### Yapılacak İşler
- A) Sayfa metnine göre:
(i) Tercüme ve editoryal katkı kime ait?
(ii) Özet tercüme Fikir Turu web sitesinde hangi tarihte yayınlanmış?
(iii) Worth, Beyrut büro şefliğini hangi yıllar arasında yapmış?
- B) Sayfa metninde "Bu soruların ve" sözlerini içeren yerle açılıp "yazılar kaleme alıyor." sözleriyle kapanan bölümü harfi harfine yazın.

### Sayfa Metni
───
The New York Times Magazine, 9.1.2020

Tercüme ve editoryal katkı: Zahide Tuba Kor

NOT: Bu özet tercüme Fikir Turu web sitesinde 12.2.2020 tarihinde yayınlanmıştır. 

İngilizcesi “Mohammed bin Zayed’s Dark Vision of the Middle East’s Future” başlığıyla yayınlanan yazının tamamını okumak için TIKLAYINIZ

NOT: Blogda yer alan 800 içeriğe http://ortadogugunlugu.blogspot.com.tr/2018/01/bu-blogda-neler-var.html linkinden toplu olarak ulaşabilirsiniz.
Kaynak göstermeden blogdaki yazı, tercüme ve infografikleri kullanmamanız önemle rica olunur.


Özet: Mısır’dan Yemen’e, Libya’dan Somali’ye kadar her kaos ve çatışma ortamında boy gösteren, boyundan büyük oynayan BAE’nin bölge vizyonu ne? Ülkenin politikalarını şekillendiren Veliaht Prens MbZ’nin başta Mısır darbesi olmak üzere çeşitli planlarını anlatan, New York Times Magazine’deki makale bu soruların yanıtını arıyor.

Nüfus ve yüzölçümü bakımından küçücük ve Arap dünyasının kıyısında bir ülke olan Birleşik Arap Emirlikleri (BAE), özellikle 2013’ten bu yana belirginleşen iddialı rolüyle Ortadoğu’nun kaderini çizmeye çalışıyor. Peki, Mısır’dan Yemen’e, Libya’dan Somali’ye kadar her kaos ve çatışma ortamında boy gösteren ama boyundan büyük oynayan BAE’nin politikalarını şekillendiren kim? BAE’nin bölge vizyonu ne?
Bu soruların ve daha fazlasının cevabını, Amerikalı gazeteci Robert F. Worth, The New York Times Magazine’de yayınlanan uzun yazısında anlatıyor. BAE Veliaht Prensi Muhammed bin Zayid en-Nahyan (MbZ) ile röportaj yapan ilk Batılı gazeteci olan Worth, Bağdat (2003-2006) ve Beyrut (2007-2011) büro şefliği başta olmak üzere 14 yıl the New York Times gazetesi muhabirliği yaptı. Halen The New York Times Magazine ve The New York Review of Books için yazılar kaleme alıyor.
───
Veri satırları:
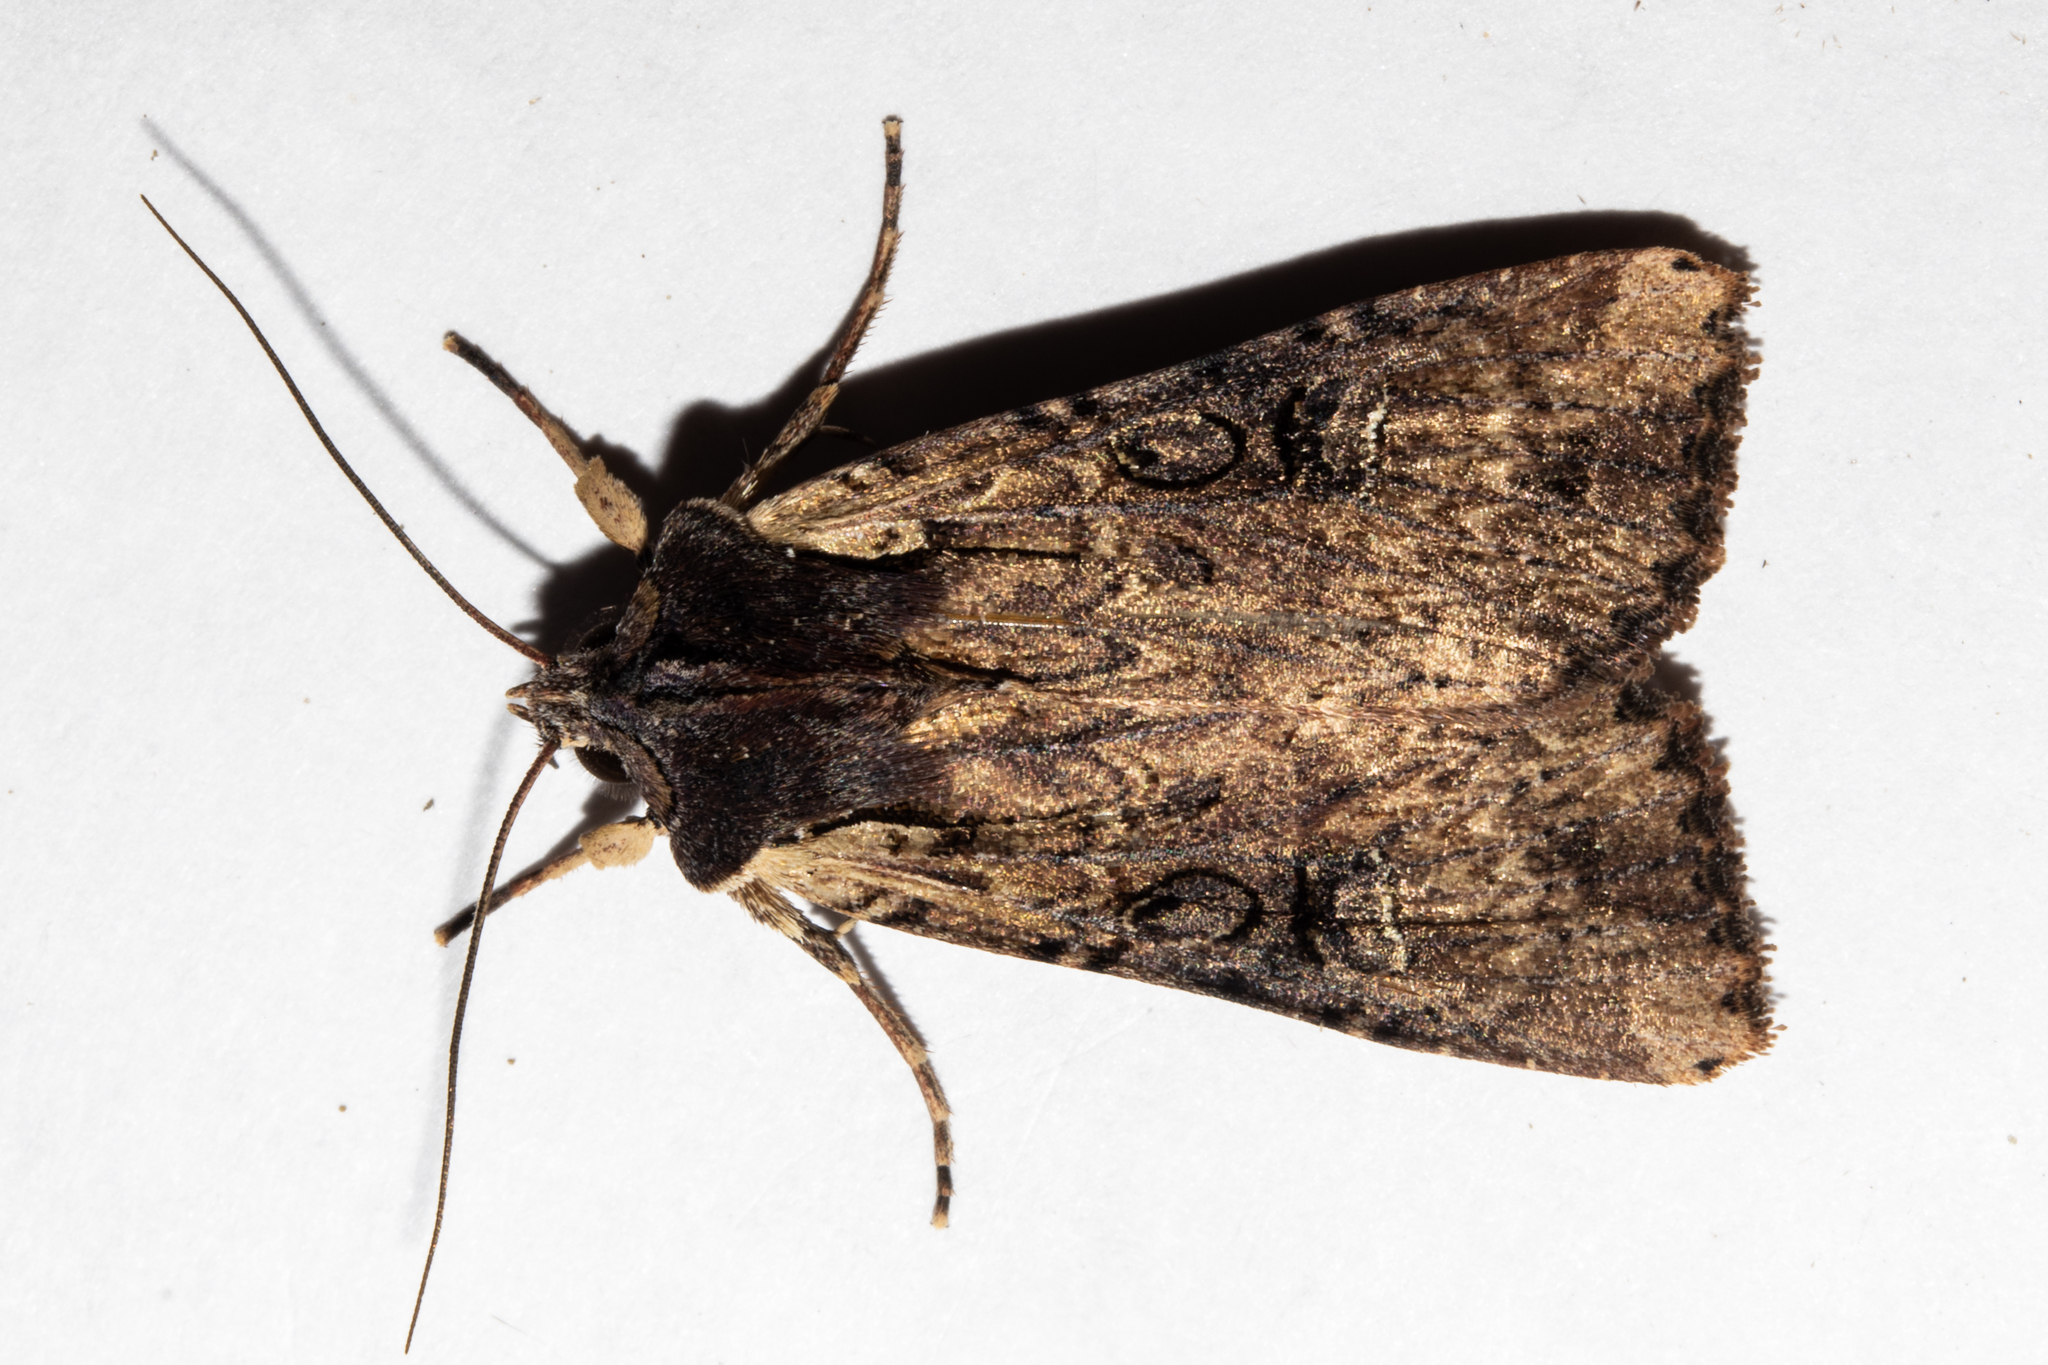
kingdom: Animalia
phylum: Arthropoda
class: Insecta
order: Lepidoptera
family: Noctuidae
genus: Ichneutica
───
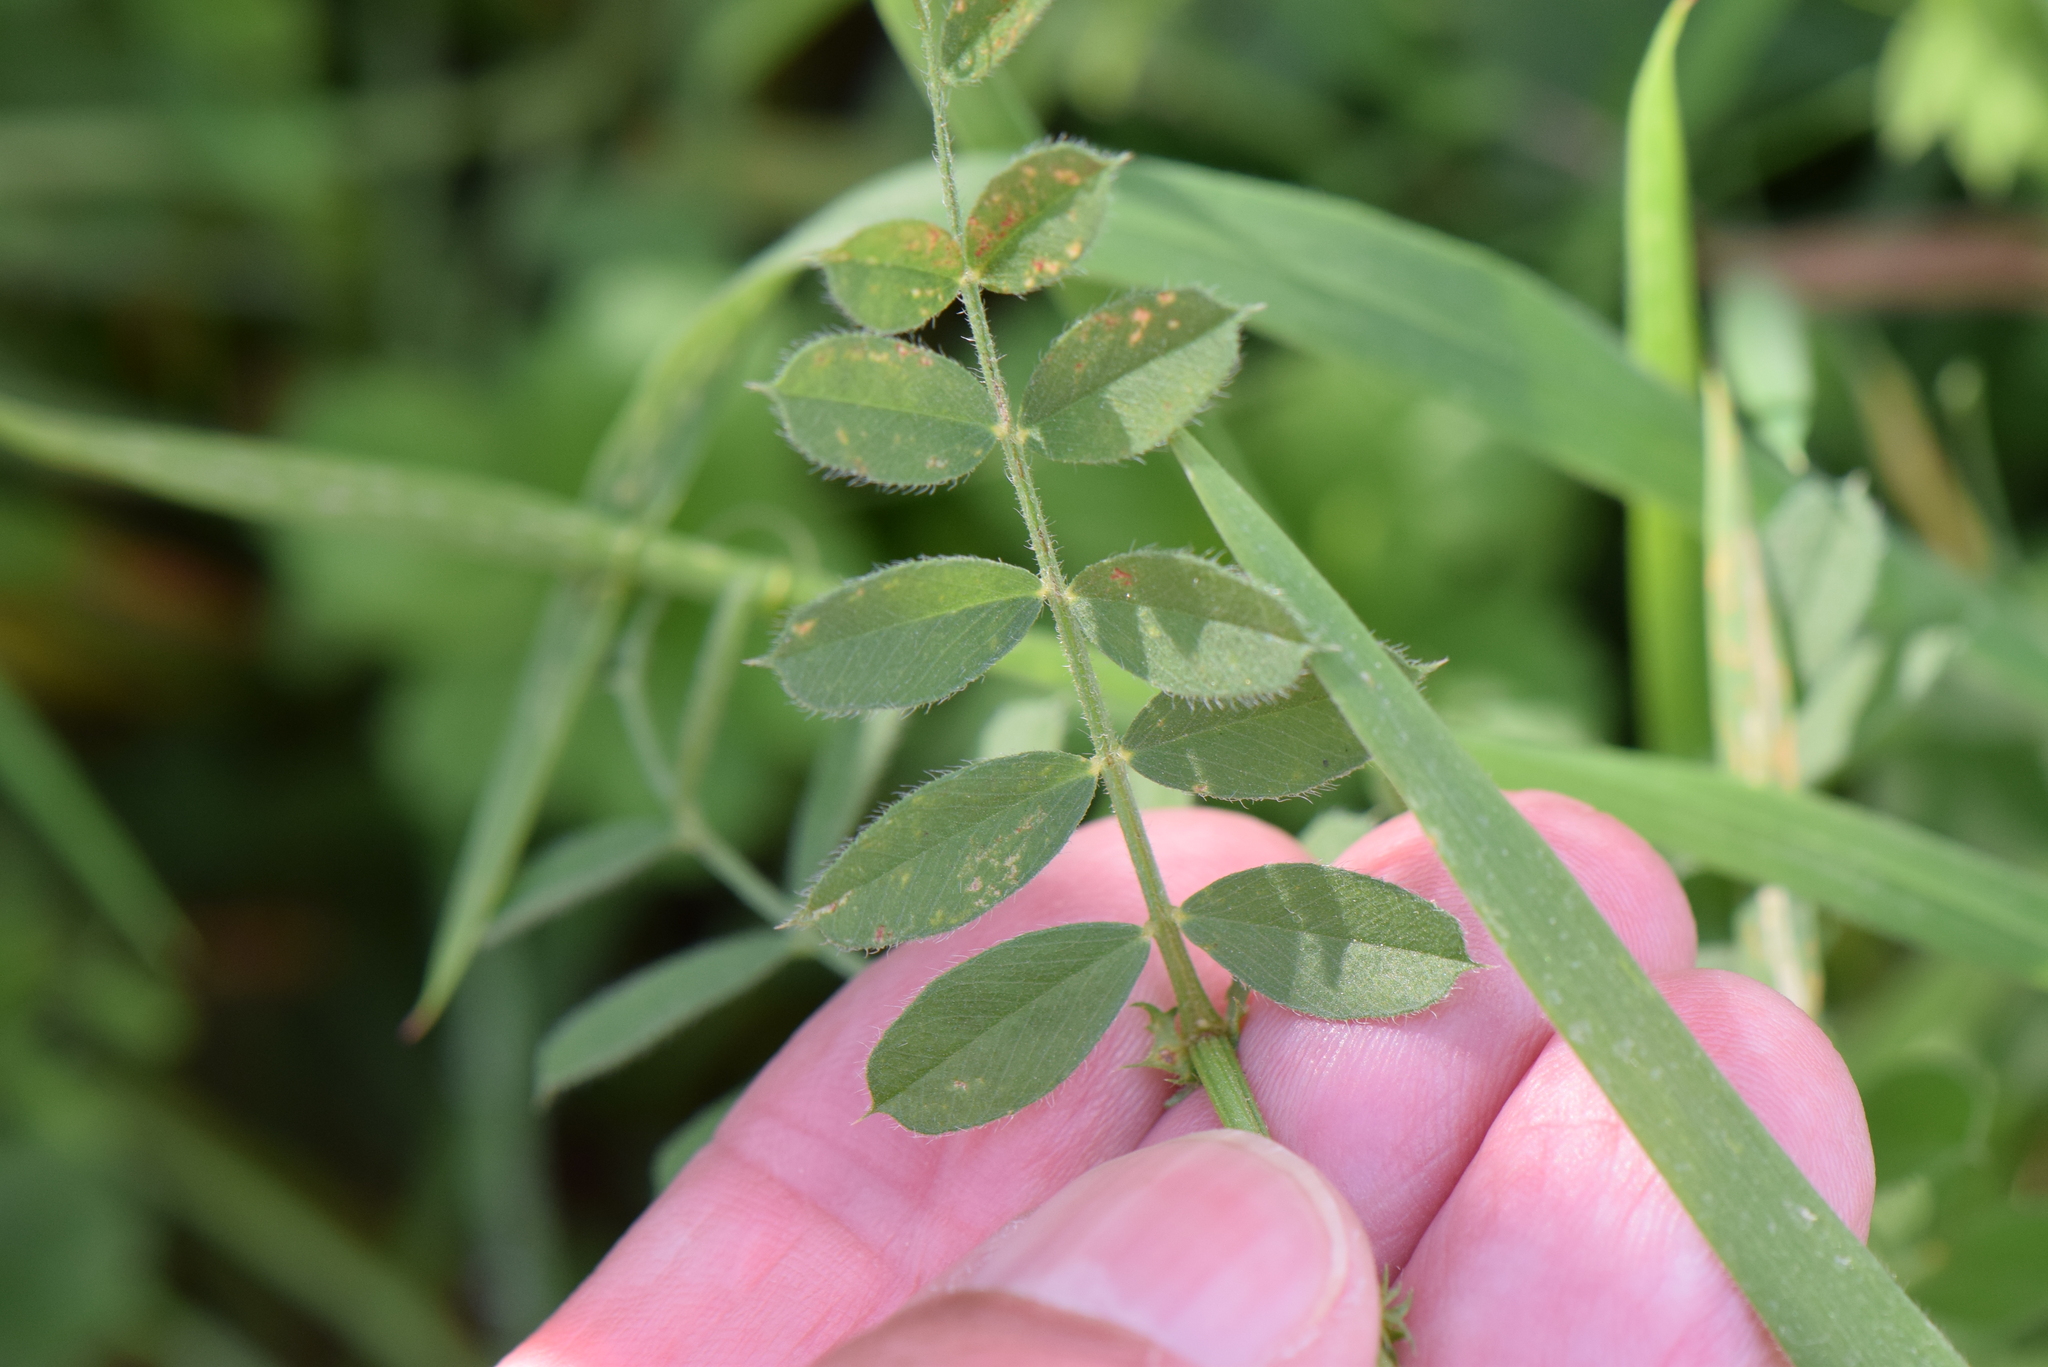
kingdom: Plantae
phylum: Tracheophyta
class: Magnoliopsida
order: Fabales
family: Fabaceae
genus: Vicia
───
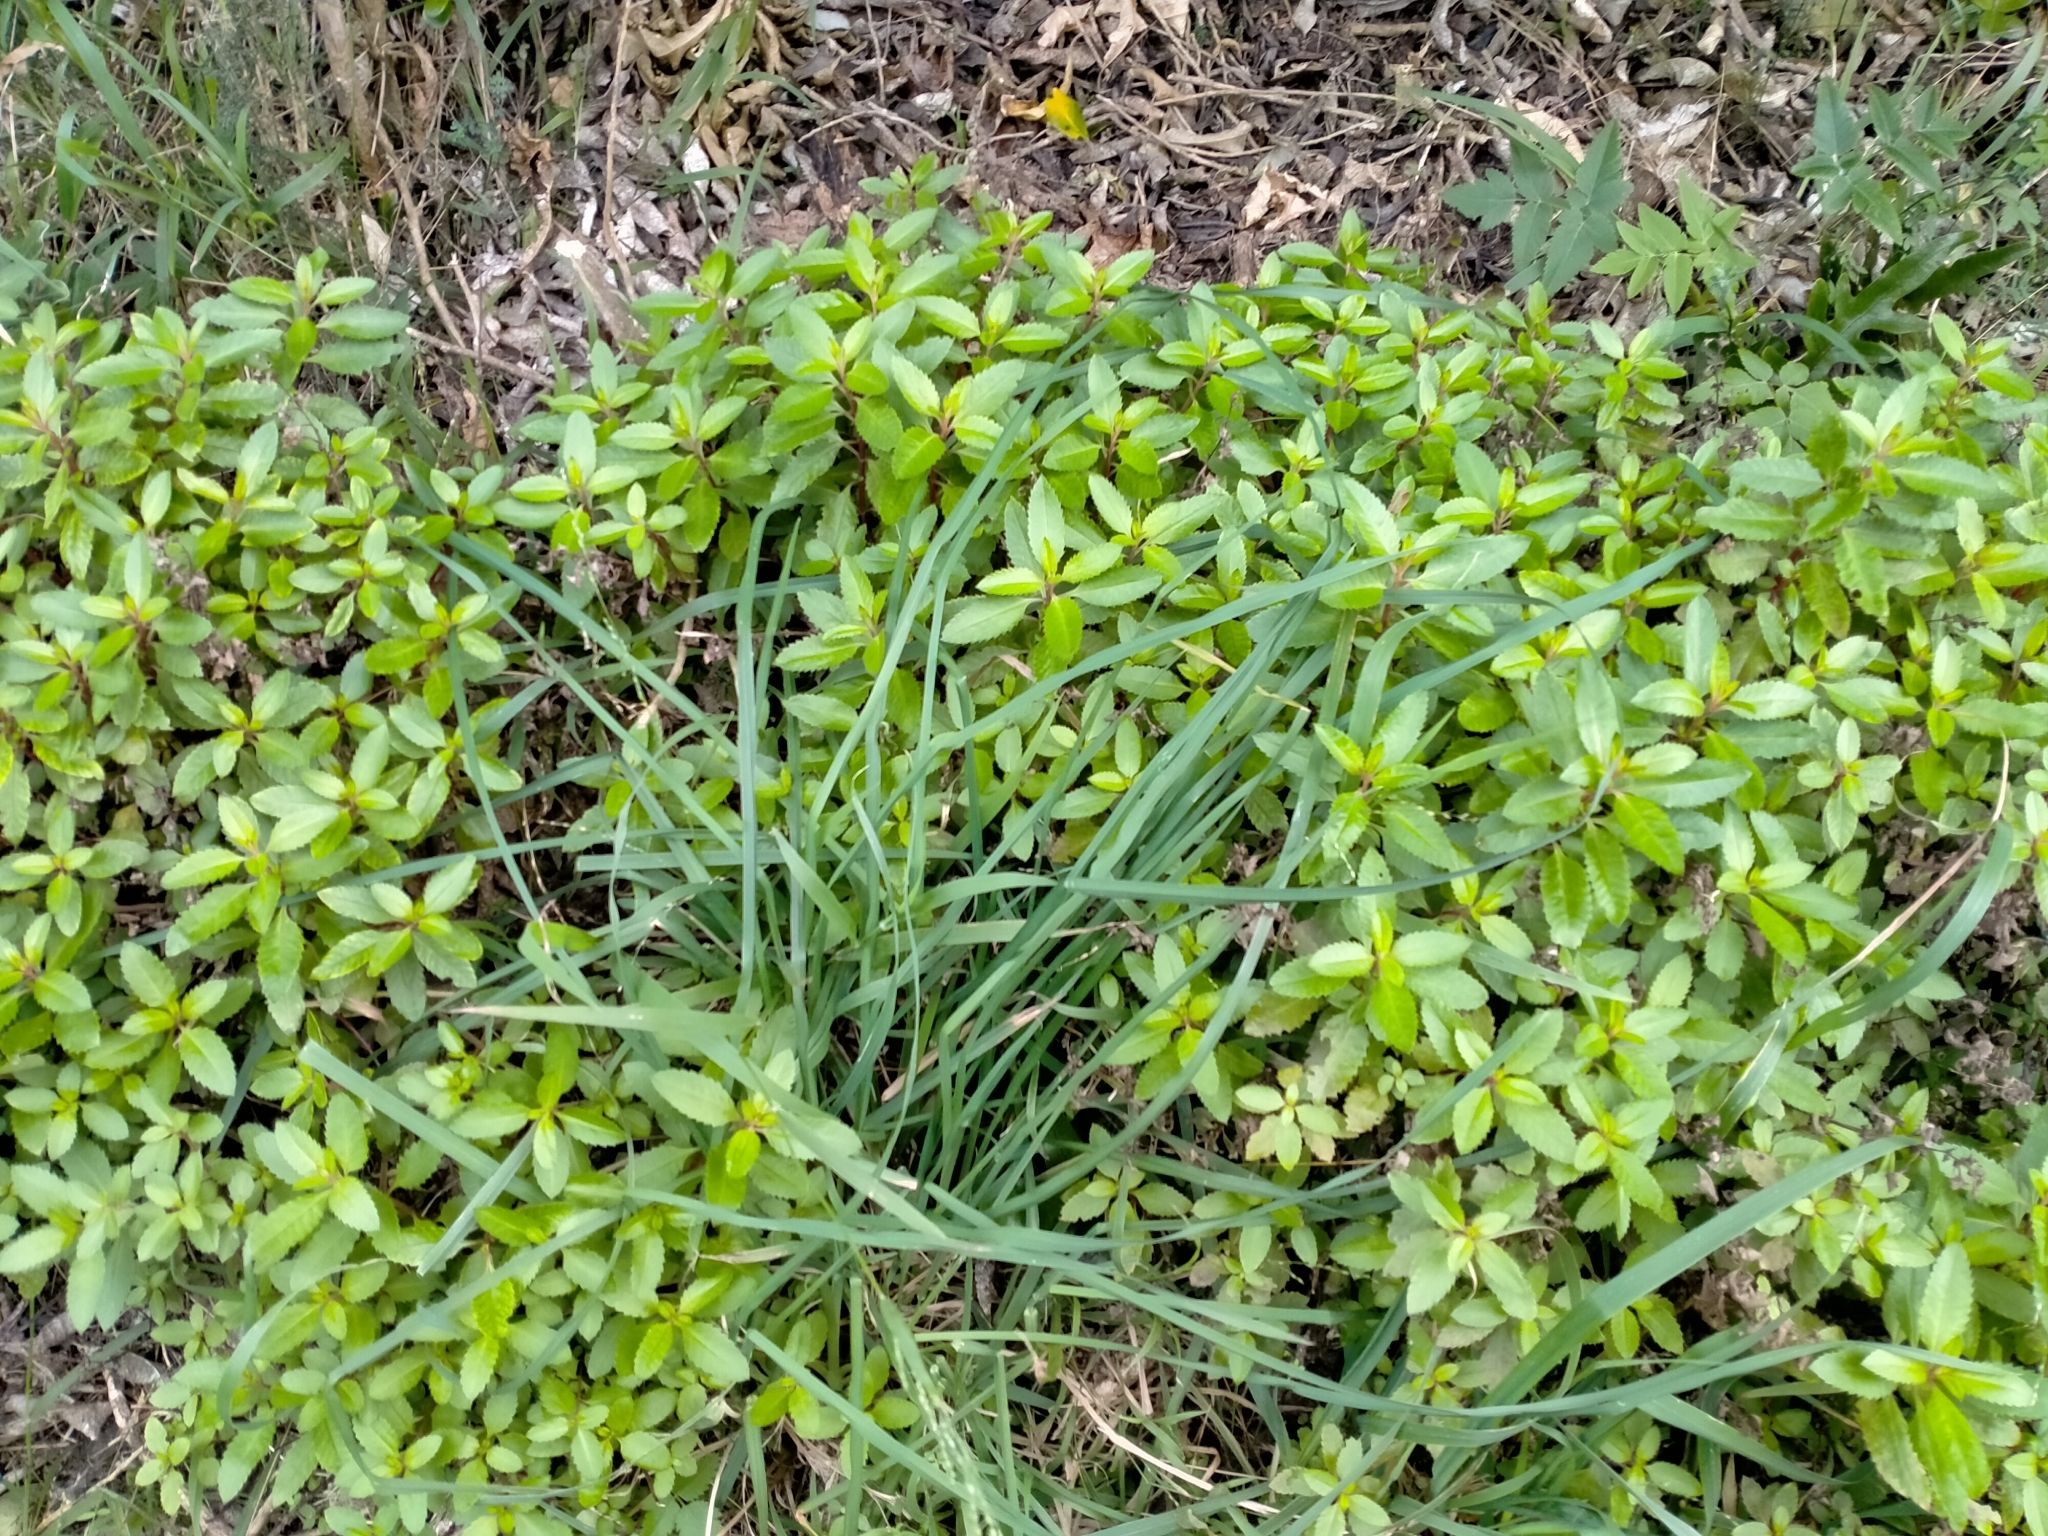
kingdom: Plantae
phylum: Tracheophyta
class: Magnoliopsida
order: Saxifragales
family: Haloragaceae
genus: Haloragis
───
### Sonuçlar
- A)
(i) Zahide Tuba Kor
(ii) 12.2.2020
(iii) 2007-2011

- B)
Bu soruların ve daha fazlasının cevabını, Amerikalı gazeteci Robert F. Worth, The New York Times Magazine’de yayınlanan uzun yazısında anlatıyor. BAE Veliaht Prensi Muhammed bin Zayid en-Nahyan (MbZ) ile röportaj yapan ilk Batılı gazeteci olan Worth, Bağdat (2003-2006) ve Beyrut (2007-2011) büro şefliği başta olmak üzere 14 yıl the New York Times gazetesi muhabirliği yaptı. Halen The New York Times Magazine ve The New York Review of Books için yazılar kaleme alıyor.